Сказала — Васька и зашел. Знал он Машу еще до войны, на свадьбе у нее гулял, и во сне не привиделось бы, что пригласит ночью в избу.
— Садись… вот тебе щи, вот водка, пей, парень, а я на тебя смотреть буду… — и стала напротив у печи, руки на груди скрестив.
Василий сед, ел, пил по-солдатски, одним махом до дна, а за ним, как два остывших уголька, следили вдовьи Машины глаза.
— Семен-то мой, может, слышал, погиб на войне! Не возвернулся домой, да… — сказала с бабьей обидой.
— Твой Семен — герой! Он танк разорвал гранатой надвое, вот… Про него в газете было написано, я сам читал!

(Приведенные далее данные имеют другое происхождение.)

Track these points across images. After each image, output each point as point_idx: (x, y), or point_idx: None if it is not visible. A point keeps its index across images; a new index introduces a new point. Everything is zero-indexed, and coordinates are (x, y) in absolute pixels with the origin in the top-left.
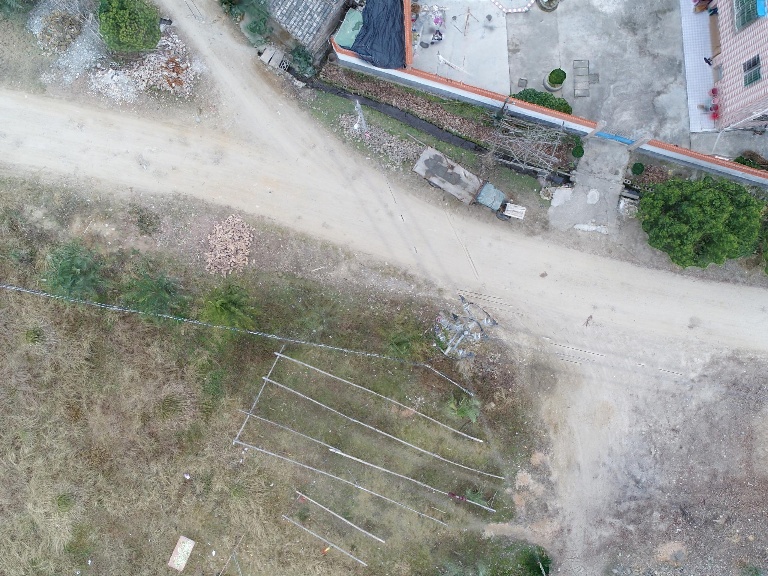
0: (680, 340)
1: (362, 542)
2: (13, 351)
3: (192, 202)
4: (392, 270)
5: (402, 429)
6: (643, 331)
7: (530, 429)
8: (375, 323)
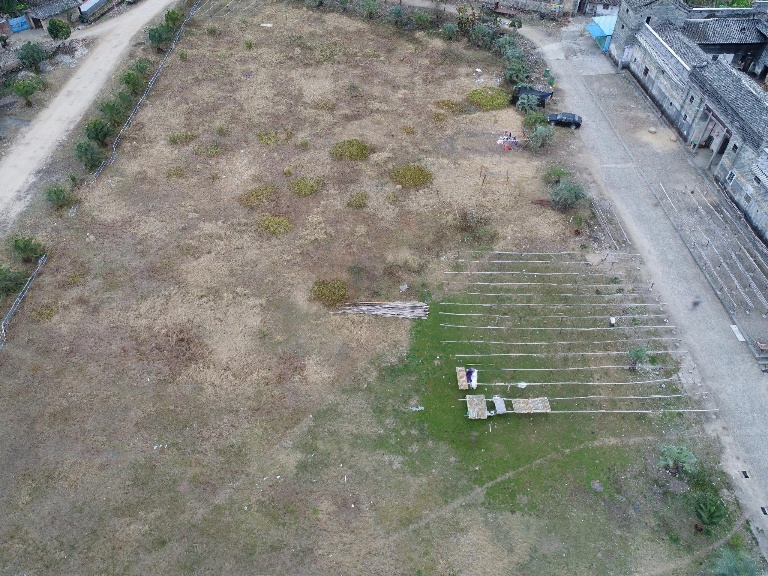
0: None
1: (263, 7)
2: (190, 65)
3: (134, 37)
4: (166, 7)
5: (222, 3)
6: None
7: None
8: (185, 8)
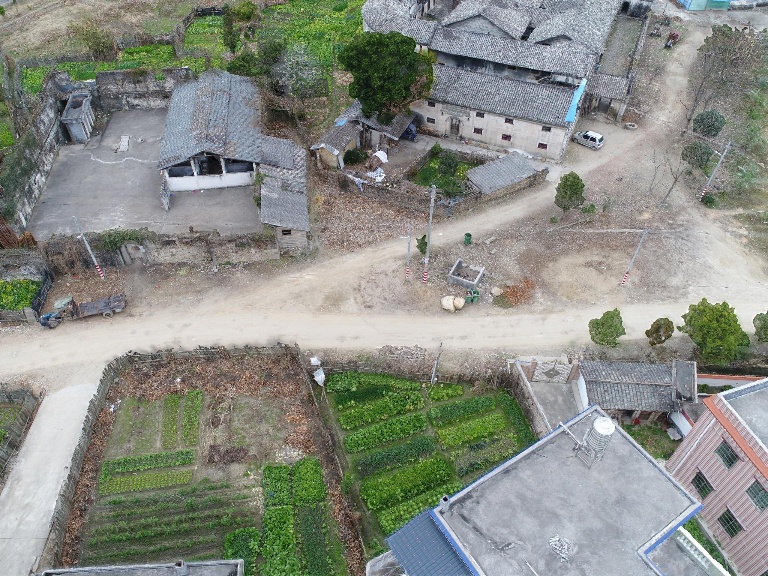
0: (713, 302)
1: None
2: None
3: None
4: None
5: None
6: (738, 303)
7: (759, 251)
8: None
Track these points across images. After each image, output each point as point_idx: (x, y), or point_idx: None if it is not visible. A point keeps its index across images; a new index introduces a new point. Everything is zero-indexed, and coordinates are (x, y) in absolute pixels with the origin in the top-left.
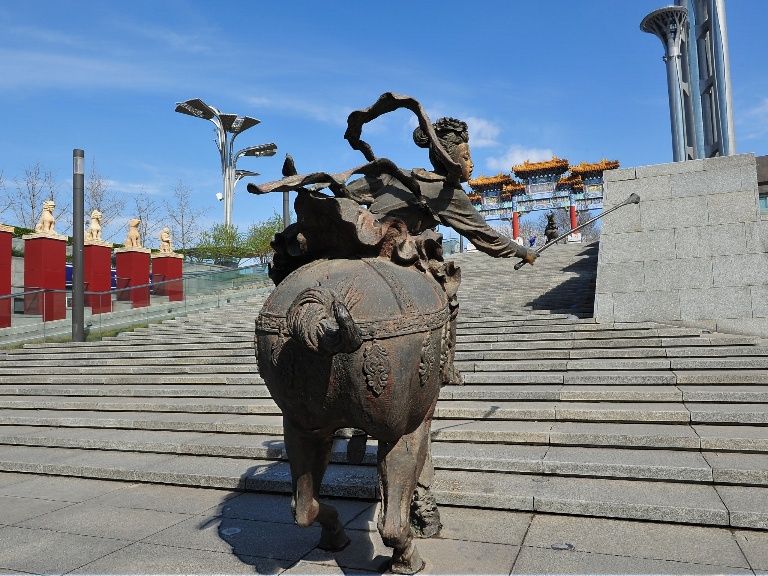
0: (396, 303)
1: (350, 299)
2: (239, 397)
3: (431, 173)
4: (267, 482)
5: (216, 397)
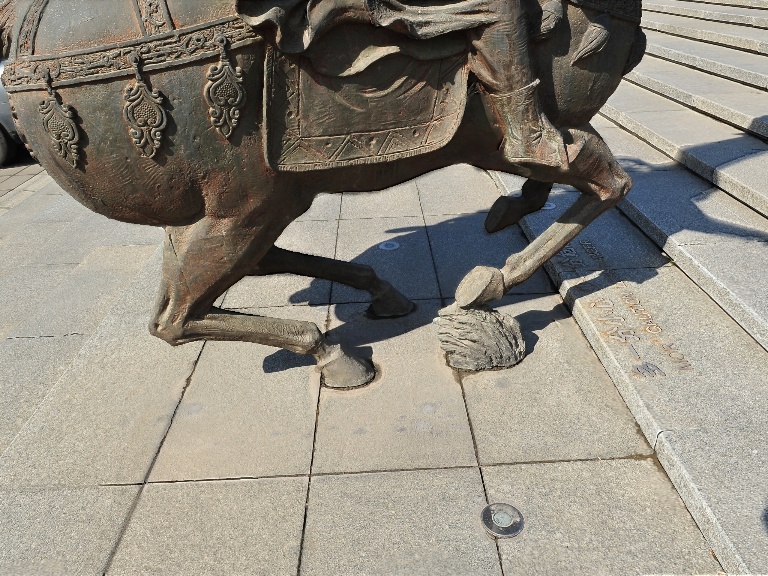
0: None
1: (3, 26)
2: (731, 78)
3: None
4: None
5: (710, 72)
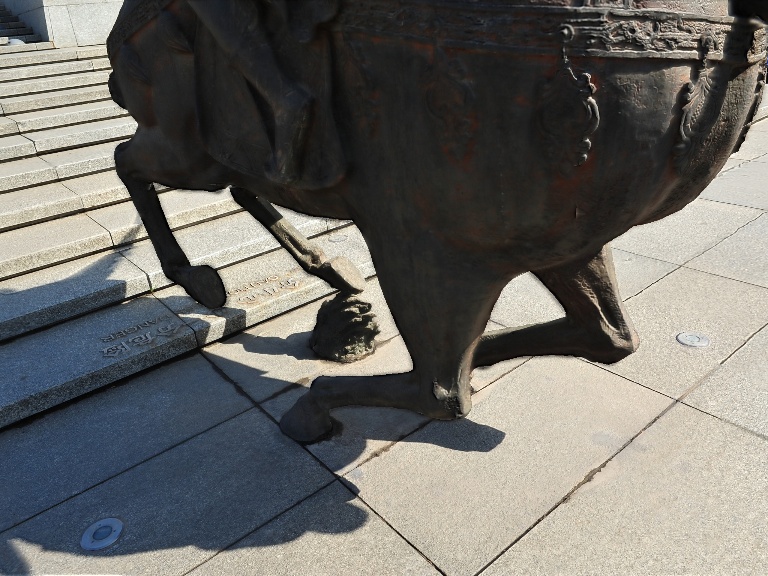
0: None
1: None
2: None
3: None
4: None
5: None
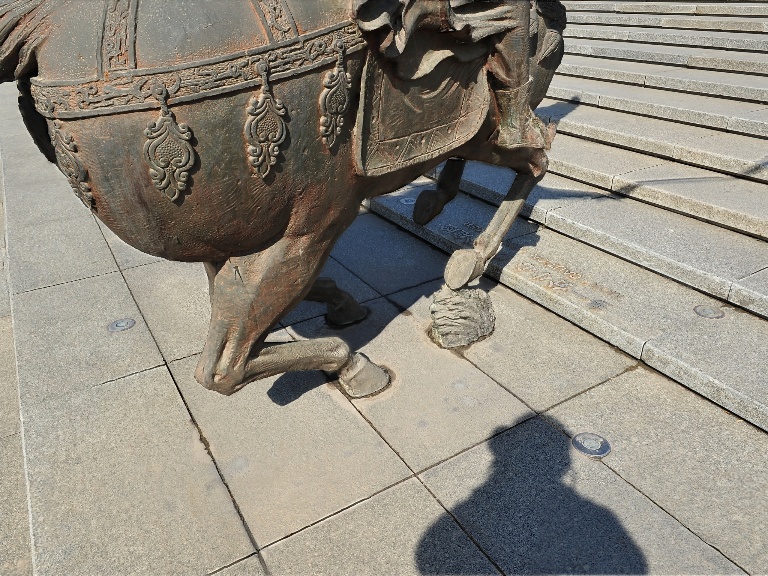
0: (96, 48)
1: (25, 38)
2: None
3: None
4: (385, 208)
5: None
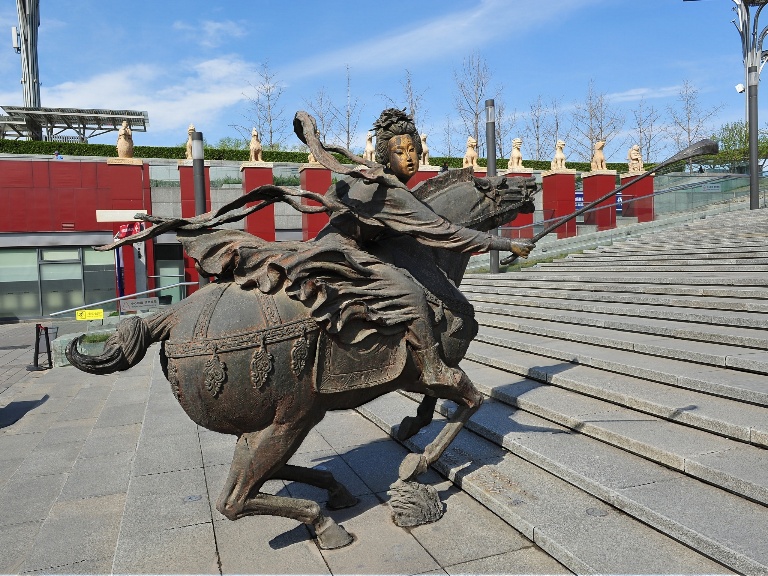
0: None
1: (167, 324)
2: (508, 347)
3: (380, 172)
4: None
5: (494, 344)
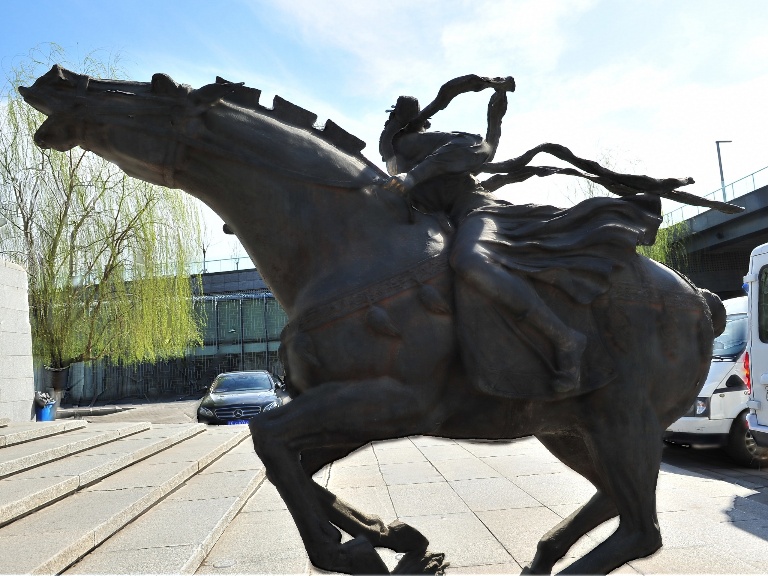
0: None
1: None
2: None
3: None
4: None
5: None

— В газете? В газете, говоришь, писано… — холодно сказала Маша. — А в какой-такой газете писано про меня? Про то, как я с ним только шесть недель пожила до войны этой клятой… Про то, как я его лицо дорогое и то забыла за четыре года, как я, баба, пустая хожу и дитя у меня нету! Про то, как ты, бугаина такой, мне все глаза промозолил на своем срубе… Как дуры девки на тебя смотрят и нас, вдовых баб, за старух считают! Про то написано?!
— Нет, не написано… — сказал Василий и встал из-за стола. — Я пойду, Мария, спасибо тебе за хлеб-соль, я пойду…
Мария молчала, и когда Вася уже дошел до порога, то оглянулся — и лучше бы ему не поворачиваться, а так и уйти, виновато повесив голову. Но повернулся и встал как вкопанный, так разгорелись, сияли огоньки Машиных глаз и сама она подалась к нему, одна за этим огромным, сработанным мужскими руками столом, на котором пустые стоят стакан и миска и пустой стоит воздух, в котором нет дыхания, шепота, всхлипов, нет и не будет ребенка и тяжелых, гулких шагов мужчины. Василий, мотнув головой, повернулся и пошел к столу:
— Вот, что, Маша… Дом я дострою, жить у меня будем! Новая жизнь у меня, Маша, и у тебя новая… — И доверху, так, что водка горбилась, налил стакан и выпил.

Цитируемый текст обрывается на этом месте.